De Waele en haar team krijgen ook vragen binnen over hoe het onderzoek bij besmettelijke covid-patiënten veilig kan verlopen. Om indirecte calorimetriemetingen te kunnen uitvoeren, moet verzorgend personeel zich extra blootstellen aan het besmettelijke coronavirus. Samen met Pierre Singer (Rabin Medical Center in Tel Aviv) en Claude Pichard (Universitair Ziekenhuis in Genève) stelde De Waele daar praktische richtlijnen over op.

Dan nog vinden enkele vooraanstaande Amerikaanse onderzoekers die mate van blootstelling onverantwoord. Ze adviseren om de techniek niet te gebruiken bij covid-patiënten en hun voedingsdosissen op de gangbare manier te blijven berekenen.

‘Het klopt dat het verzorgend personeel de beademingsmachine even moet ontkoppelen om het toestel tussen de beademingsbuizen te plaatsen. Dat creëert inderdaad een extra besmettingsrisico’, geeft De Waele toe. ‘We houden ons aan alle maatregelen die we in acht kunnen nemen om besmettingen te voorkomen. De paniekreactie van mijn Amerikaanse collega’s is begrijpelijk, maar de voordelen van de techniek zijn te groot om ze te laten liggen. Dit kan de overlevingskansen van duizenden coronapatiënten beïnvloeden.’

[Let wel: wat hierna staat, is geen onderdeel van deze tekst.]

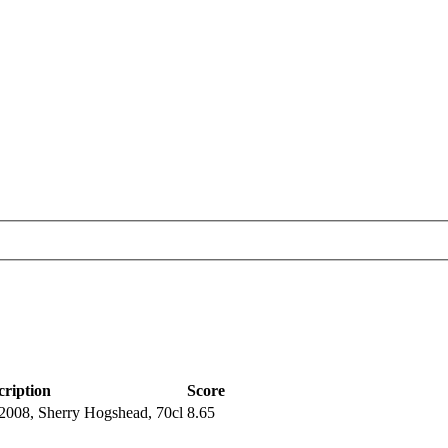
cription
Score
2008, Sherry Hogshead, 70cl
8.65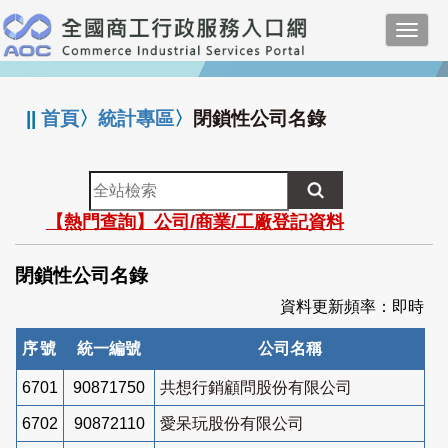
跳
Toggl
到
navig
主
:::
要
內
||
首頁
〉
統計專區
〉
閉鎖性公司名錄
容
全
站
【熱門查詢】公司/商業/工廠登記資料
檢
索
閉鎖性公司名錄
資料更新頻率：即時
序號
統一編號
公司名稱
6701
90871750
共想行銷顧問股份有限公司
6702
90872110
愛呆玩股份有限公司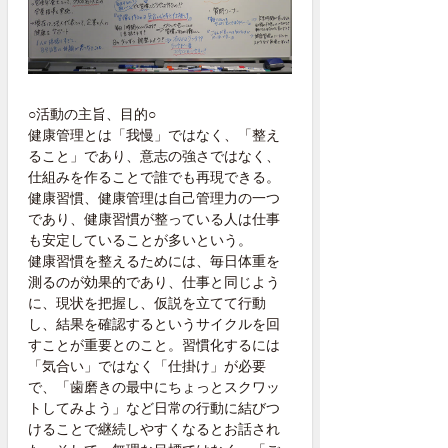
○活動の主旨、目的○
健康管理とは「我慢」ではなく、「整え
ること」であり、意志の強さではなく、
仕組みを作ることで誰でも再現できる。
健康習慣、健康管理は自己管理力の一つ
であり、健康習慣が整っている人は仕事
も安定していることが多いという。
健康習慣を整えるためには、毎日体重を
測るのが効果的であり、仕事と同じよう
に、現状を把握し、仮説を立てて行動
し、結果を確認するというサイクルを回
すことが重要とのこと。習慣化するには
「気合い」ではなく「仕掛け」が必要
で、「歯磨きの最中にちょっとスクワッ
トしてみよう」など日常の行動に結びつ
けることで継続しやすくなるとお話され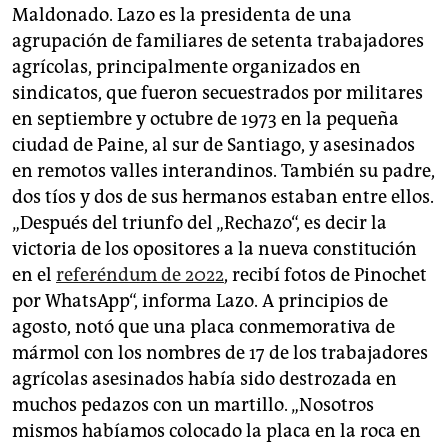
epaper login
Maldonado. Lazo es la presidenta de una
agrupación de familiares de setenta trabajadores
agrícolas, principalmente organizados en
sindicatos, que fueron secuestrados por militares
en septiembre y octubre de 1973 en la pequeña
ciudad de Paine, al sur de Santiago, y asesinados
en remotos valles interandinos. También su padre,
dos tíos y dos de sus hermanos estaban entre ellos.
„Después del triunfo del „Rechazo“, es decir la
victoria de los opositores a la nueva constitución
en el
referéndum de 2022
, recibí fotos de Pinochet
por WhatsApp“, informa Lazo. A principios de
agosto, notó que una placa conmemorativa de
mármol con los nombres de 17 de los trabajadores
agrícolas asesinados había sido destrozada en
muchos pedazos con un martillo. „Nosotros
mismos habíamos colocado la placa en la roca en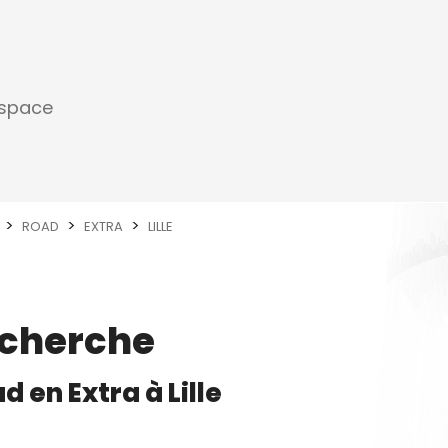
espace
ROAD
EXTRA
LILLE
echerche
ad
en
Extra
à
Lille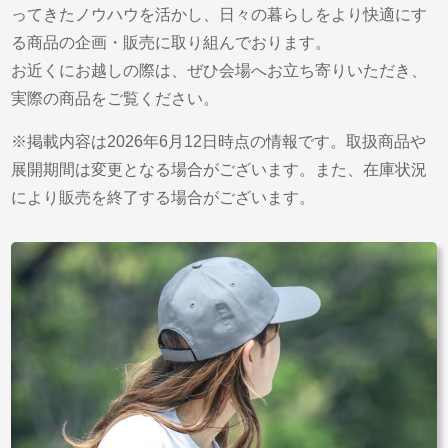
ってきたノウハウを活かし、日々の暮らしをより快適にす
る商品の企画・販売に取り組んでおります。
お近くにお越しの際は、ぜひ会場へお立ち寄りいただき、
実際の商品をご覧ください。
※掲載内容は2026年6月12日時点の情報です。取扱商品や
展開期間は変更となる場合がございます。また、在庫状況
により販売を終了する場合がございます。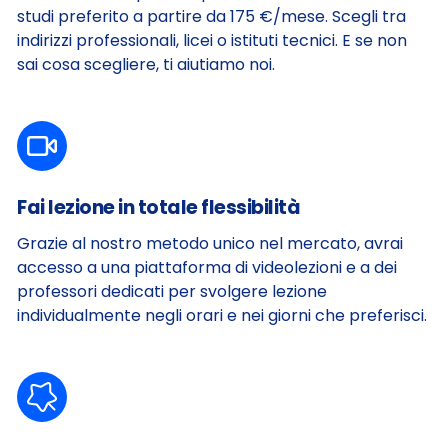
studi preferito a partire da 175 €/mese. Scegli tra
indirizzi professionali, licei o istituti tecnici.
E se non
sai cosa scegliere, ti aiutiamo noi.
Fai lezione in totale flessibilità
Grazie al nostro metodo unico nel mercato, avrai
accesso a una piattaforma di videolezioni e a dei
professori dedicati per svolgere lezione
individualmente negli orari e nei giorni che preferisci.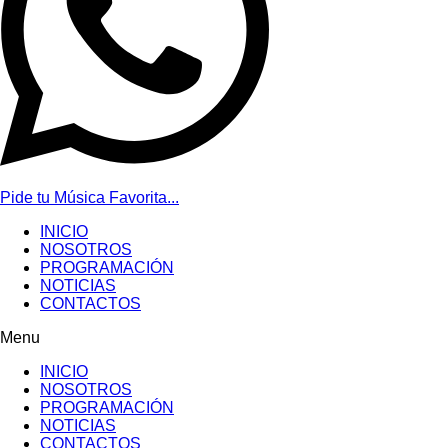
Pide tu Música Favorita...
INICIO
NOSOTROS
PROGRAMACIÓN
NOTICIAS
CONTACTOS
Menu
INICIO
NOSOTROS
PROGRAMACIÓN
NOTICIAS
CONTACTOS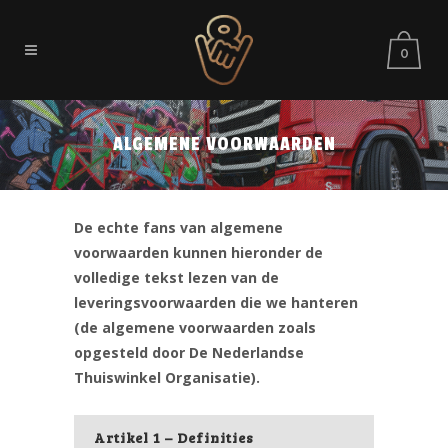
0
ALGEMENE VOORWAARDEN
De echte fans van algemene
voorwaarden kunnen hieronder de
volledige tekst lezen van de
leveringsvoorwaarden die we hanteren
(de algemene voorwaarden zoals
opgesteld door De Nederlandse
Thuiswinkel Organisatie).
Artikel 1 – Definities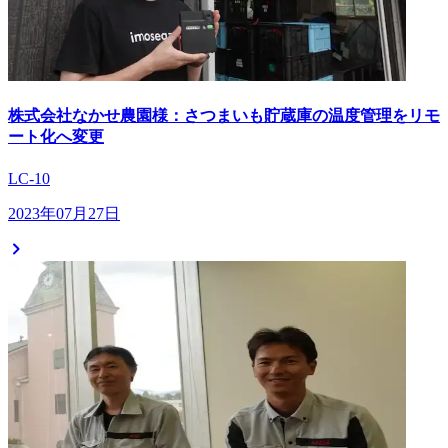
株式会社なかせ農園様：さつまいも貯蔵庫の温度管理をリモ
ート化へ変更
LC-10
2023年07月27日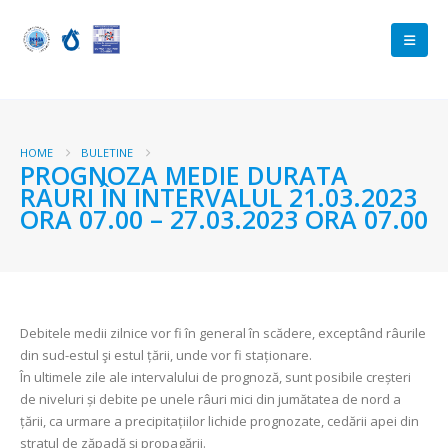
HOME
BULETINE
PROGNOZA MEDIE DURATA
RAURI ÎN INTERVALUL 21.03.2023
ORA 07.00 – 27.03.2023 ORA 07.00
Debitele medii zilnice vor fi în general în scădere, exceptând râurile
din sud-estul şi estul țării, unde vor fi staționare.
În ultimele zile ale intervalului de prognoză, sunt posibile creșteri
de niveluri și debite pe unele râuri mici din jumătatea de nord a
țării, ca urmare a precipitațiilor lichide prognozate, cedării apei din
stratul de zăpadă și propagării.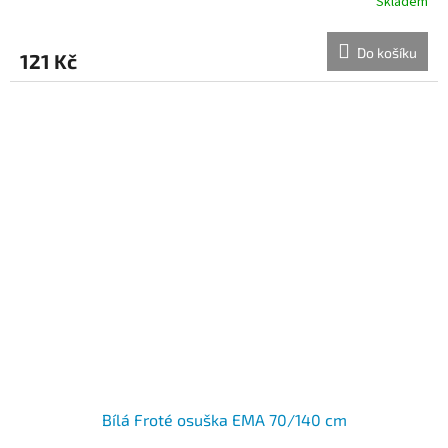
Skladem
Do košíku
121 Kč
Bílá Froté osuška EMA 70/140 cm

Waarom je moet vermageren vóór je ziek wordt

De meeste covid-patiënten die op intensieve zorgen liggen en beademd moeten worden zijn zwaarlijvig zijn. Individuen met een hoger BMI lopen een groter risico om ernstig ziek te worden en te blijven. De verklaring daarvoor is grotendeels mechanisch: als er meer vet rond je organen zit, ondervinden je longen een grotere fysieke weerstand om zich open te zetten. Het risico op complicaties neemt dan toe.

Ook de behandeling van zwaarlijvigen verloopt moeizamer. Bij patiënten met een hoge zuurstofnood wordt dikwijls buikligventilatie toegepast. Die techniek helpt om de longen meer open te laten hangen, en ze benut ook beter de achterzijde van de longen. Dat alles lukt minder goed als het omliggende lichaamsvet te veel tegendruk veroorzaakt. Vermageren reduceert het risico, maar alleen als dat gebeurt voor je ziek bent. ‘Je ziet vaak dat mensen die ziek worden de reflex hebben om gezonder te gaan leven, uit schuldgevoel of omdat ze denken dat dat zal helpen’, zegt Sabeth De Waele, diensthoofd intensieve zorgen aan het UZ Brussel. ‘Maar eens je ziek bent, is het geen goed idee om te vermageren. Je hebt dan net alle energie nodig om tegen de ziekte en de bijwerkingen van de behandeling te vechten.’